Paper short abstract:
A citizen science project of the CNR-ILIESI, in collaboration with the Italian public institutions that preserve and disseminate the colonial heritage, aimed to define new methodologies for communicating the history of Italy's colonial heritage.
Paper long abstract:
In 2021, the Italian Minister of Culture created, for the first time, a working group to study issues related to colonial collections. The consequence of this delay is that today anthropologists, sociologists, historians, artists, writers, musicians, activists and members of local communities are called upon to fill the gaps left by politics. In this context, in 2023 my research institution, the CNR-ILIESI, launched a project and a scientific collaboration agreement, of which I am the scientific coordinator, with the Italian public institutions that preserve the heritage of the colonial period, which aims to answer a series of questions that can no longer be neglected: how were colonial collections acquired? what is the history of these collection campaigns? in what political conditions did they take place? What is the relationship between museum institutions and colonial collections? Has the colonial experience influenced both the scientific lexicon and the ethnographic gaze of the Italian ethno-anthropological disciplines born between 1800 and 1900?
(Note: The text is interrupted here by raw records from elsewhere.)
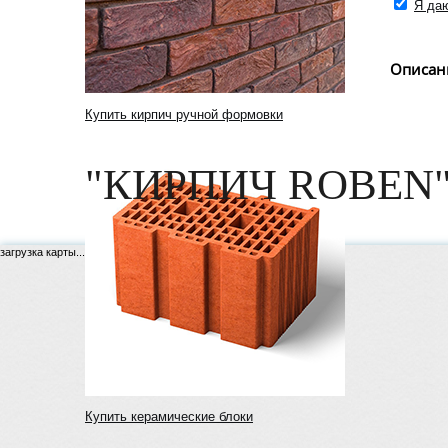
Я даю
Описан
Купить кирпич ручной формовки
"КИРПИЧ ROBEN"
загрузка карты...
Купить керамические блоки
The ultimate goal of the project, and its educational activities, is to define new methodologies for telling the story of Italian colonial collections. The innovative aspect of the project is that it takes into account not only the colonial objects preserved in Italian museums, but also the archival heritage, which often preserves documents that are not easily accessible to the public, in a cross-analysis approach and with the active participation of citizens.